The line containing "left shoulder: (500, 1200)" and every line after it, through the end of the records below: repeat them exactly, nothing more.

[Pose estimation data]
****************

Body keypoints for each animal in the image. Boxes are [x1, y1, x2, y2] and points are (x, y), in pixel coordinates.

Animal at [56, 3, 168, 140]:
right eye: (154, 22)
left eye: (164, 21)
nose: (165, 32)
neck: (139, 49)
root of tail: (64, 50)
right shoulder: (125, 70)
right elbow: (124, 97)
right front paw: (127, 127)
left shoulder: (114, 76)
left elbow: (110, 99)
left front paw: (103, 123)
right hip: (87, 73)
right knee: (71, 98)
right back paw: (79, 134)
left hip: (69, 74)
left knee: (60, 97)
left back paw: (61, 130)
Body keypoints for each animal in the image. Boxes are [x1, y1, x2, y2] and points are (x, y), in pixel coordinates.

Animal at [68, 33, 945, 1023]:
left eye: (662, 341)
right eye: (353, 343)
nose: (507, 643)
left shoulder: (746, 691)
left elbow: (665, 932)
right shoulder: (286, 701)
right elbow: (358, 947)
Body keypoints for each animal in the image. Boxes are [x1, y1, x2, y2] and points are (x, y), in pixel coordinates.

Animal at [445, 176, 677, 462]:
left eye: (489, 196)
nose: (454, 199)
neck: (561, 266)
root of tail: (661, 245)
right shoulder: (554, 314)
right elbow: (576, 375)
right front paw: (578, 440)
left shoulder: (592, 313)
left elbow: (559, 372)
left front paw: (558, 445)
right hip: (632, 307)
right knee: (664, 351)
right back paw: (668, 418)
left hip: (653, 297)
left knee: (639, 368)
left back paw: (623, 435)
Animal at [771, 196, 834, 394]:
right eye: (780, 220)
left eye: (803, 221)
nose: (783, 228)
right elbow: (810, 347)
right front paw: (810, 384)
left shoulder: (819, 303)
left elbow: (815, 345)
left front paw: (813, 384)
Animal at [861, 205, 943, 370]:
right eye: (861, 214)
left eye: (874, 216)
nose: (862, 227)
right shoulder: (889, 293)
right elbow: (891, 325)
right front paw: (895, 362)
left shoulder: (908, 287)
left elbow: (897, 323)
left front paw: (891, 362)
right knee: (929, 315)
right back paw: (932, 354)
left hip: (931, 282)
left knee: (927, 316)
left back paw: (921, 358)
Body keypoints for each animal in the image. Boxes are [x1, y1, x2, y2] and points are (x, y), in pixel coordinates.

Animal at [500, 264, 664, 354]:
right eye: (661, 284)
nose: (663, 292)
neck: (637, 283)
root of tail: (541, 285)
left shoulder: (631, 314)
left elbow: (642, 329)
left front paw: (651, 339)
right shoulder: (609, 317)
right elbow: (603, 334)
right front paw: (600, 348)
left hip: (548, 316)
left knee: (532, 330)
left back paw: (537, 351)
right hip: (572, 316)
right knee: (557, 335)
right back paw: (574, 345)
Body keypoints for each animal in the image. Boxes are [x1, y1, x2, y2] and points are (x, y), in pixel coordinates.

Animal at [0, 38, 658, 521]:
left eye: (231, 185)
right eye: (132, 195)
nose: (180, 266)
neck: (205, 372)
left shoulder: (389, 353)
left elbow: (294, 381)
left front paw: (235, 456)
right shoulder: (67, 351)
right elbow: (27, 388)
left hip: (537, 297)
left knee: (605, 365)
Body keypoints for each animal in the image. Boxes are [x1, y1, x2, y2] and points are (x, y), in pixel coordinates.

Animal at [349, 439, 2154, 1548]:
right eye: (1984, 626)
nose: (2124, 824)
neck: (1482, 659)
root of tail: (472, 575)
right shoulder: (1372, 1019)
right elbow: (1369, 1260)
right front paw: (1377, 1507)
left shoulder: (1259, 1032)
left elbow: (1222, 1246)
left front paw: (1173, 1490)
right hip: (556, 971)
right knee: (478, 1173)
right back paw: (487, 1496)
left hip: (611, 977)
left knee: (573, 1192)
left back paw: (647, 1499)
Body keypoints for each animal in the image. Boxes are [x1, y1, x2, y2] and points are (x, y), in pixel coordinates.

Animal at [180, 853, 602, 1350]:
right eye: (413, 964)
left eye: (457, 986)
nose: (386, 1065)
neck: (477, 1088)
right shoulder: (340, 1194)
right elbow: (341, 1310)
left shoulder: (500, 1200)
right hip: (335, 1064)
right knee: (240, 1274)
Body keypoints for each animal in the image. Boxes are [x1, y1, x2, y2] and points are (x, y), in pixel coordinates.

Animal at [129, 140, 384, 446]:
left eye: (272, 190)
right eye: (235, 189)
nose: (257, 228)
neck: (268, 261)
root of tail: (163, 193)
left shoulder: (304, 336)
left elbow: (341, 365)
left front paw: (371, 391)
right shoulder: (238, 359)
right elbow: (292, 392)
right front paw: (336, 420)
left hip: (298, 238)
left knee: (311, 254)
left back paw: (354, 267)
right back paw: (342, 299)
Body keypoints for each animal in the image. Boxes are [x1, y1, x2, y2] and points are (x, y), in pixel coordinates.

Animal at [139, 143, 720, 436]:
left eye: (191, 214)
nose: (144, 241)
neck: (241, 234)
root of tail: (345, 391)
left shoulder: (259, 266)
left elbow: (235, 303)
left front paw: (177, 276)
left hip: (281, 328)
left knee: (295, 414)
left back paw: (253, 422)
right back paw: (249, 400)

****************

FINAL ANSWER:
left shoulder: (500, 1200)
right hip: (335, 1064)
right knee: (240, 1274)
Body keypoints for each animal in the image. Boxes are [x1, y1, x2, y2] and points are (x, y), in pixel coordinates.

Animal at [129, 140, 384, 446]:
left eye: (272, 190)
right eye: (235, 189)
nose: (257, 228)
neck: (268, 261)
root of tail: (163, 193)
left shoulder: (304, 336)
left elbow: (341, 365)
left front paw: (371, 391)
right shoulder: (238, 359)
right elbow: (292, 392)
right front paw: (336, 420)
left hip: (298, 238)
left knee: (311, 254)
left back paw: (354, 267)
right back paw: (342, 299)
Body keypoints for each animal in the image. Boxes are [x1, y1, x2, y2] and points are (x, y), in pixel coordinates.

Animal at [139, 143, 720, 436]:
left eye: (191, 214)
nose: (144, 241)
neck: (241, 234)
root of tail: (345, 391)
left shoulder: (259, 266)
left elbow: (235, 303)
left front paw: (177, 276)
left hip: (281, 328)
left knee: (295, 414)
left back paw: (253, 422)
right back paw: (249, 400)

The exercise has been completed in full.